Une fois soustraite la détention provisoire, les deux accusés auront deux ans à purger dans un pénitencier fédéral.

42 mois de prison pour un couple échangiste de Québec

Un couple échangiste de Québec coupable d’avoir impliqué des enfants dans ses ébats sexuels écope d’une peine de 42 mois de prison.

L’homme de 37 ans et la femme de 24 ans avaient connu sur Internet un autre couple échangiste de Saint-Lin dans les Laurentides.

Lors d’une soirée à Québec en 2014, les quatre adultes ont amené les deux fillettes de sept et 10 ans dans une chambre au sous-sol. Les femmes ont fait des attouchements aux fillettes et l’une a même pratiqué le sexe oral pendant que l’homme de Saint-Lin observait.

Le père de Québec a lui joué les sentinelles devant la porte, tout en sachant que sa fille était agressée sexuellement.

C’est pourquoi, estime la juge Johanne Roy de la Cour du Québec, il doit recevoir une peine aussi lourde que son ex-conjointe, soit 42 mois. 

«Si l’une accomplit l’infraction, l’autre l’a rendue possible», fait remarquer la juge Johanne Roy.

Une fois soustraite la détention provisoire, les deux accusés auront deux ans à purger dans un pénitencier fédéral. Ils seront ensuite sous probation durant trois ans, soit la durée maximale prévue au Code criminel, avec un suivi thérapeutique de longue durée.

Cette peine est bien loin de ce que réclamait la Couronne, soit de six à huit ans.

Et encore plus loin de la peine imposée au couple de Saint-Lin, soit 13 ans pour l’homme et 11 ans pour la femme. Contrairement au couple de Québec qui a plaidé coupable, le couple de Saint-Lin a été déclaré coupable d’agressions sexuelles, de production de pornographie juvénile et de gestes de bestialité qui ont duré six ans. 

Manipulation

Le crime de l’homme et de la femme de Québec est d’autant plus grave qu’ils ont manipulé des enfants vulnérables pour qu’elles se soumettent à la soirée échangiste et pour qu’elles se taisent, tranche la juge Johanne Roy.

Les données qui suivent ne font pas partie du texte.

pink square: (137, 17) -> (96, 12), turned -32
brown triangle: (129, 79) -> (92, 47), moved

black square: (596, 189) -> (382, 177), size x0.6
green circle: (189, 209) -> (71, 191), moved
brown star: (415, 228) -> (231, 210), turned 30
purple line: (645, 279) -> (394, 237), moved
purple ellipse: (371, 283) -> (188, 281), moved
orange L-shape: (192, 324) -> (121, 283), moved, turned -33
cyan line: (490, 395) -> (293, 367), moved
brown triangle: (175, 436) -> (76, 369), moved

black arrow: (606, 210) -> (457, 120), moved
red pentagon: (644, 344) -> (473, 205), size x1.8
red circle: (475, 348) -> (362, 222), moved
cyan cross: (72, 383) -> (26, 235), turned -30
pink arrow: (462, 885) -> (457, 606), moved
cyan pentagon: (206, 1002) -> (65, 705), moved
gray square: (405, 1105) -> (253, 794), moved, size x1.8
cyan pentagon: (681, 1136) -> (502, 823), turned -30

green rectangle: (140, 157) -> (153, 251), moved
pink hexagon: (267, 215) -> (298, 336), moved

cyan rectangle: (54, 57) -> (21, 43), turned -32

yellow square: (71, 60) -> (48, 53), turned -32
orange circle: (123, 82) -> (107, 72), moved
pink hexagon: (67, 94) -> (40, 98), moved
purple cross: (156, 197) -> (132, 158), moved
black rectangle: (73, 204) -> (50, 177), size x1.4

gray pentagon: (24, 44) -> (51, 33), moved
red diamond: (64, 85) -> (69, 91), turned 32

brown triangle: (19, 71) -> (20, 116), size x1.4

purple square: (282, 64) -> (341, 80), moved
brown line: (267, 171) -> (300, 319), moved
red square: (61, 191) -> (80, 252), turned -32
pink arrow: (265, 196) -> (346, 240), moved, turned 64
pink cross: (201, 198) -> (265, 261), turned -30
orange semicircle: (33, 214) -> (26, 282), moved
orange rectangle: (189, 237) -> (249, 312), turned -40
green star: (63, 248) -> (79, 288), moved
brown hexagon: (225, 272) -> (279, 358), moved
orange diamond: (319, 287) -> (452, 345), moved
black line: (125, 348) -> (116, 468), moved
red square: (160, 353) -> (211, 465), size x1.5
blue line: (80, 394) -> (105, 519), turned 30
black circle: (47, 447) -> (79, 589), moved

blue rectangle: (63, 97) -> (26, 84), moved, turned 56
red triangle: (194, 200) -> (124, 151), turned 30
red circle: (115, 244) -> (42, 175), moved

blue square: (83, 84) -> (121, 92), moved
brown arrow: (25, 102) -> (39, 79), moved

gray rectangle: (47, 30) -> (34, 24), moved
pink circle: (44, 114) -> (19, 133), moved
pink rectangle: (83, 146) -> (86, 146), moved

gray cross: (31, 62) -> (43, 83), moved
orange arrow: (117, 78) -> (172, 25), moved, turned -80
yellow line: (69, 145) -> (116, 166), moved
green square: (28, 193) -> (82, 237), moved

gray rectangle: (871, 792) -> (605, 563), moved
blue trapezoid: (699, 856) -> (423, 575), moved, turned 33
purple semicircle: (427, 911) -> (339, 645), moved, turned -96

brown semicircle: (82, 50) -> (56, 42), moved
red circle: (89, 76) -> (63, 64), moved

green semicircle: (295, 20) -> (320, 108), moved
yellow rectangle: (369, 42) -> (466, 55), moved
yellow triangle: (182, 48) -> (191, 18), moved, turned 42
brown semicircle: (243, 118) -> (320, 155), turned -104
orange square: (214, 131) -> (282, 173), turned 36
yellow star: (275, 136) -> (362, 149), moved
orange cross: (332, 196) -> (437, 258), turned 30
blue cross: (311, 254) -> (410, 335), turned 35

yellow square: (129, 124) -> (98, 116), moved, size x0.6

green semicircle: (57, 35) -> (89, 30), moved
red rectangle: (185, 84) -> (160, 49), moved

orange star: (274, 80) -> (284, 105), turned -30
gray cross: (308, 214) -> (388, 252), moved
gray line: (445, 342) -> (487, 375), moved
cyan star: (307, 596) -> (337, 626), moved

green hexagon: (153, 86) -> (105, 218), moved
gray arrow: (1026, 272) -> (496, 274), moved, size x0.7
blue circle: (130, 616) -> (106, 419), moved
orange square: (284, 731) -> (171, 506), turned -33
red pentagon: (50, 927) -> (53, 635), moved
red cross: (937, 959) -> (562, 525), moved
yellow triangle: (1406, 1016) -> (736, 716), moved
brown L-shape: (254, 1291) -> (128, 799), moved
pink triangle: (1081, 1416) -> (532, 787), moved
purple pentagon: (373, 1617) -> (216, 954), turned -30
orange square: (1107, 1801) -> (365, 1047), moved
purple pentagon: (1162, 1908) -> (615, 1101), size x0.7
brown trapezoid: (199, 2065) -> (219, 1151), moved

Les séquelles des victimes n’ont pas été explicitées à la cour, les spécialistes évaluant qu’il était préférable de ne pas faire revivre intellectuellement l’épisode aux enfants. 

«Aucune démonstration n’est nécessaire pour démontrer que les séquelles seront importantes chez les victimes», estime la juge.

Pas de cannabis... même légal

Dans sa décision sur la peine, la juge Roy a pris soin de préciser au père, fumeur de marijuana qu’il lui serait interdit durant sa probation de posséder et de consommer des stupéfiants «même en cas de légalisation du cannabis».

L’homme et la femme auront aussi l’interdiction d’entrer en contact avec les victimes et leurs familles ainsi que de faire référence à elles sur tous les réseaux sociaux, a précisé la juge.

Ils ne pourront pas non plus se trouver dans les endroits publics fréquentés par les enfants ni avoir un emploi les mettant en relation de confiance avec des enfants.